Workforce Organisation and Training
We believe strongly that for staff to be engaged, they must be given the opportunity to augment their skills. On this basis, training was provided for management, staff and subcontractors. Wherever possible, this consisted of formal training resulting in industry accreditation, but also consisted of skill sharing and informal information sessions.
Throughout the course of the project, we successfully had three of our staff achieve Level 3 First Aid Certificates. In addition several staff obtained crane operation certificates. Both of these accreditations allowed staff to move into new positions in the construction team and were rewarded with additional remuneration.
Two key areas that we determined required the most up to date practices were for waterproofing and fire rating. For fire rating, we arranged regular supplier visits and installation demonstrations, to maximize the effectiveness of installed fire rating elements.
Waterproofing was particularly challenging, as the EIFS system could not be penetrated once installed to avoid water ingress, and specific techniques for flashing installation and caulking had to be taken. In order to achieve this, we arranged a series of meeting prior and during installation with the envelope consultant, so that waterproofing measures were effectively installed.
We recognized that our management staff had core competencies in specific areas. In order to broaden the management capacity of each member, responsibilities were transferred between staff. Staff members were then be accountable for achieving a specific outcome in this area, with the oversight of their peers. This practice increased the confidence of managers to undertake new challenges, provided fresh ideas to incumbents and improved communication within the management team. Training for use of an online management system was also provided.
The Occupation Certificate for Stage 1 of Kookaburra Lodge was achieved on July 9th 2009. Completion of seasonal works was achieved in November 2009, prior to the busy winter season. Construction was achieved on budget, with a delay of only two months being experienced as a result of significant fire damage, which occurred during the latter period of construction.
Feedback from purchasers and lessees of apartments and commercial tenancies in the building has been extremely positive, and it has been hugely rewarding for the construction team to see the enjoyment that owners are deriving from their apartments and the profitable commencement of retail businesses in the commercial area.
Prior to the official opening of the building on December 12th, we successfully completed the fitout of a tapas restaurant and a two level real estate office. Since then a tobacconist and gift store has been added to the commercial mix, with another of our original tenants, Sun Peaks Spa, enjoying the aspect of their commercial tenancy, adjacent to the creek.
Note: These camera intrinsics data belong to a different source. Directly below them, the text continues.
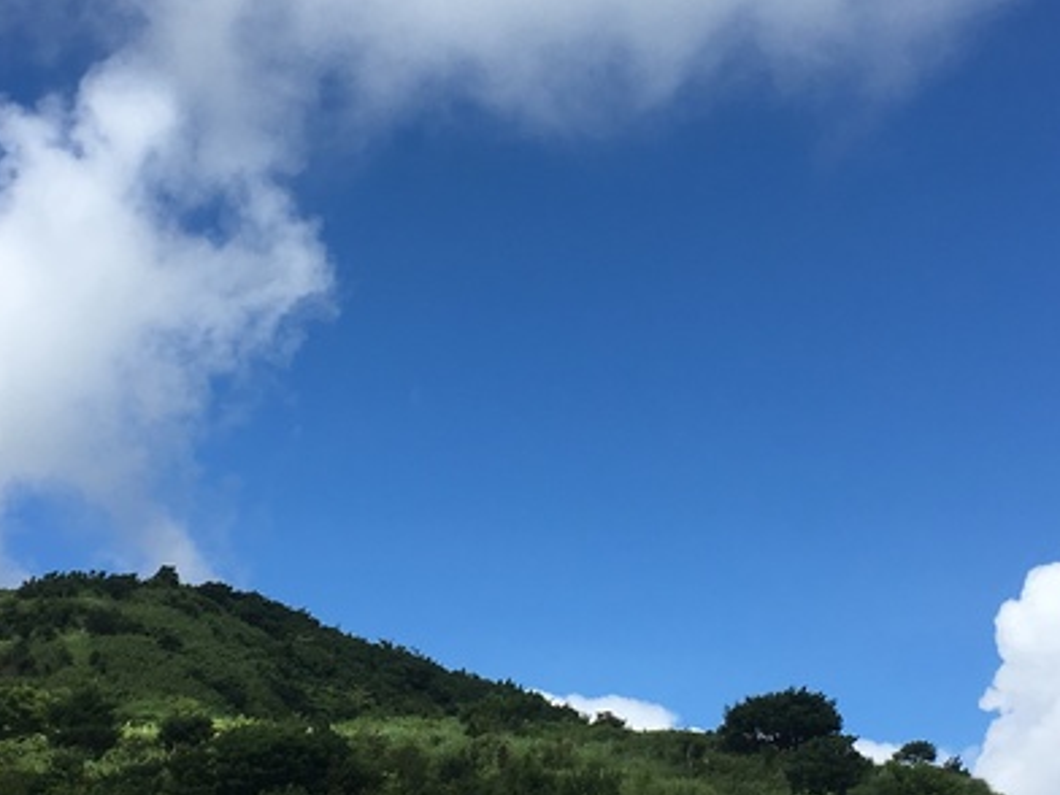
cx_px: 468
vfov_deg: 19.9
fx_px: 2266
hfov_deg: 26.3
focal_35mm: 74
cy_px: 343
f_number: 2.2
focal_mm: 4.15
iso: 25
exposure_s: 1/2481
Having successfully navigated the coldest winter in years, the GFC and a fire, the completion of this project has been particularly rewarding for the management and construction team. The challenges experienced and focused teamwork to overcome them have resulted in strong working relationships, which we look forward to continuing in future stages.
The successful completion of the project in trying circumstances demonstrates the soundness of the team’s focus: to deliver high quality buildings through the interpretation of exceptional design into sensible construction methods.